■ DATA FOR REVIEW:
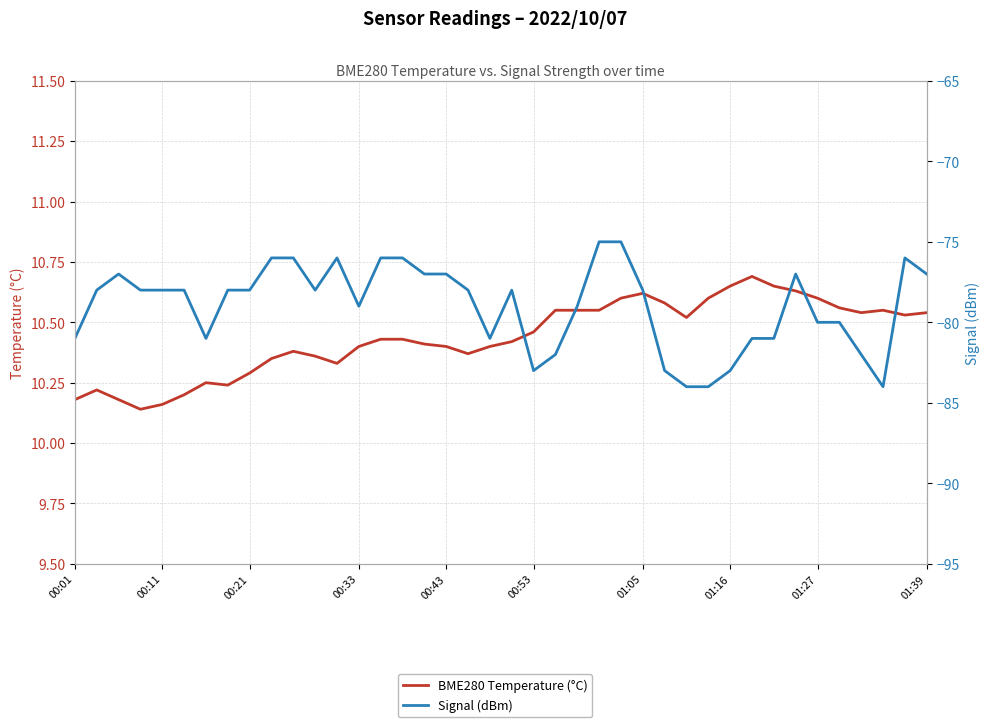

True or false: BME280 Temperature (°C) has a value of 19.0 at 37.

False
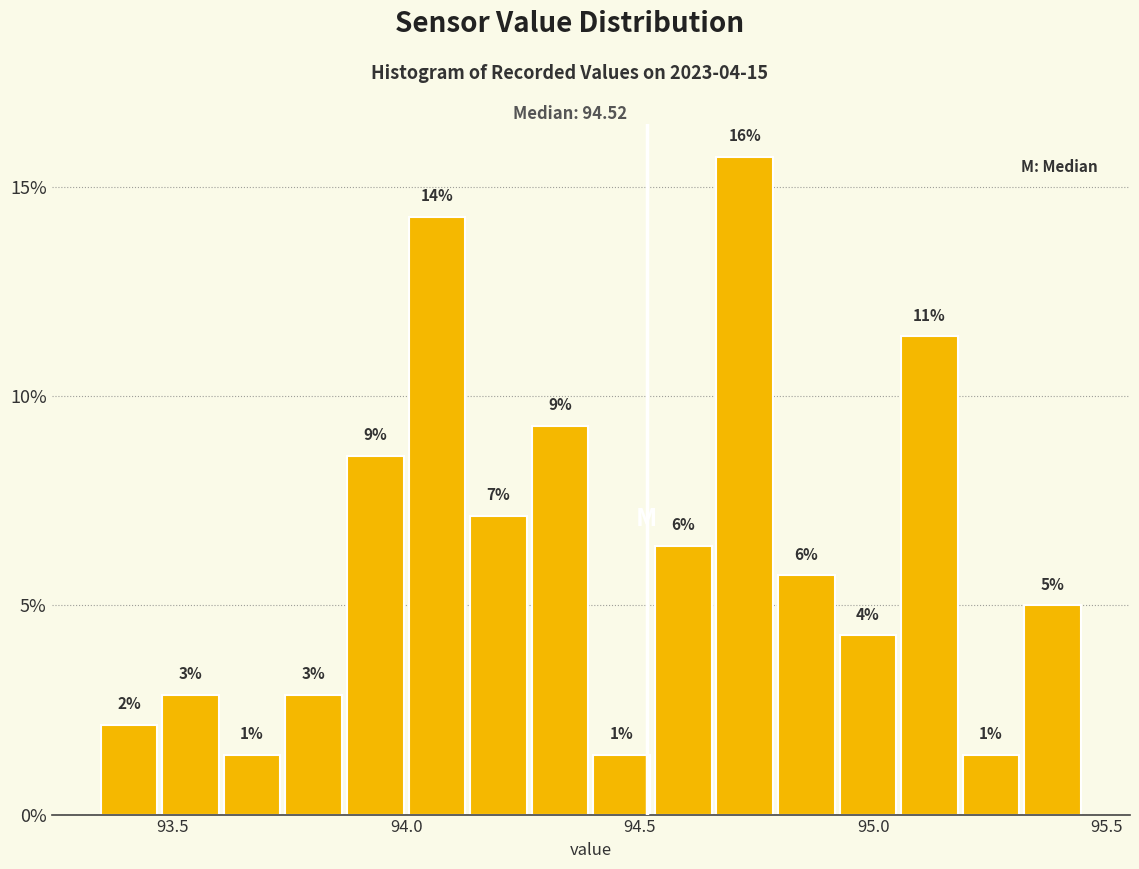

Read against the x-axis, roughly where is the centre of the tallest bar?

94.70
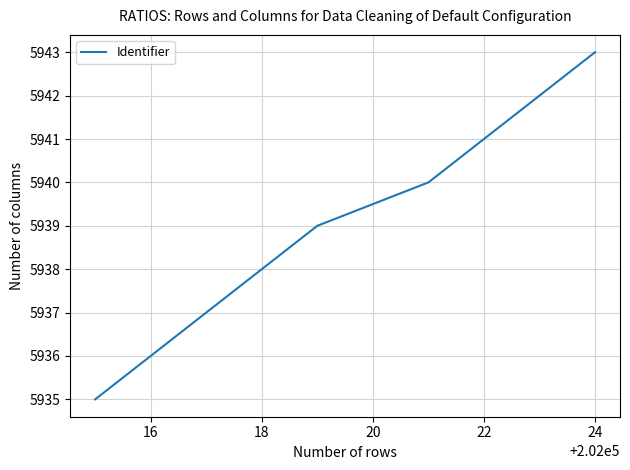

How many categories are shown in the chart?

9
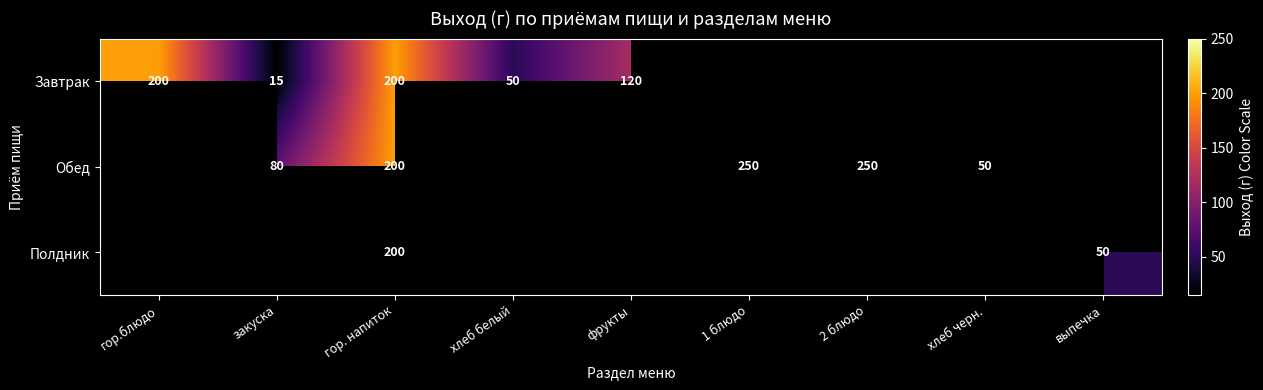

At how many categories does at least one series exceed 16?

9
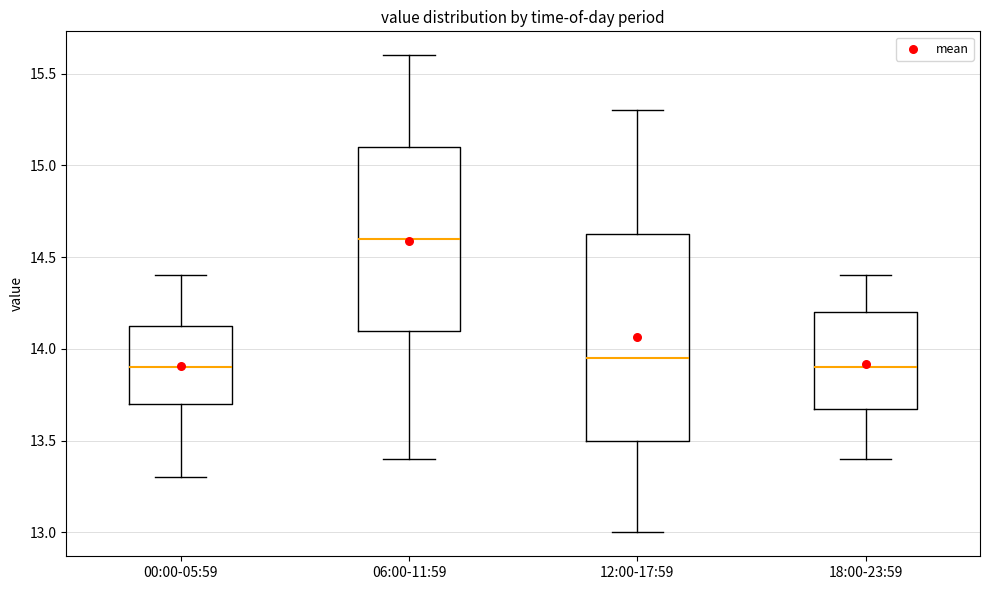

Where does the upper whisker of the box for 12:00-17:59 end on the y-axis? The values are not printed on the chart, so give them approximately, as read against the axis.

15.30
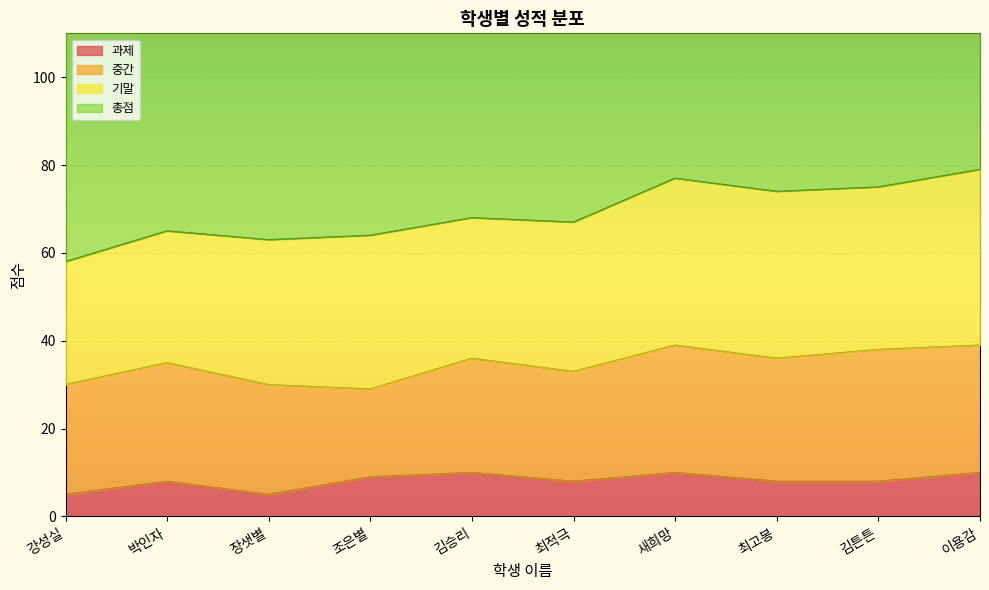

What is the total value across all series at 박인자?

150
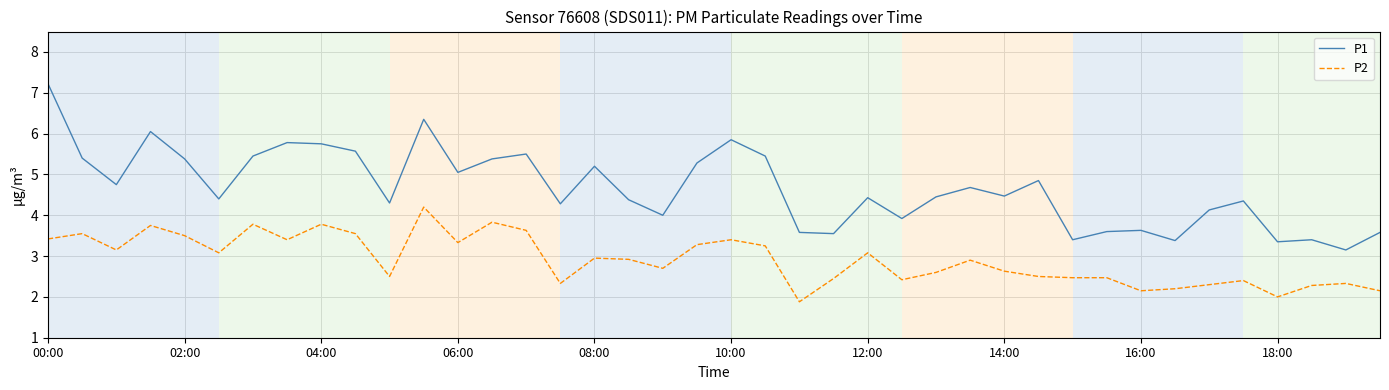

In P1, how many points are lower than both neighbors (excluding endpoints)?

13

■ WHAT TO DO:
Output the lines above as a Markdown table with the columns Number and Line, one numbered row per line, skipping blank lines and leaving out the pictures.

■ SOLVED PROBLEM:
| Number | Line |
|---|---|
| 1 | True or false: BME280 Temperature (°C) has a value of 19.0 at 37. |
| 2 | False |
| 3 | Read against the x-axis, roughly where is the centre of the tallest bar? |
| 4 | 94.70 |
| 5 | How many categories are shown in the chart? |
| 6 | 9 |
| 7 | At how many categories does at least one series exceed 16? |
| 8 | 9 |
| 9 | Where does the upper whisker of the box for 12:00-17:59 end on the y-axis? The values are not printed on the chart, so give them approximately, as read against the axis. |
| 10 | 15.30 |
| 11 | What is the total value across all series at 박인자? |
| 12 | 150 |
| 13 | In P1, how many points are lower than both neighbors (excluding endpoints)? |
| 14 | 13 |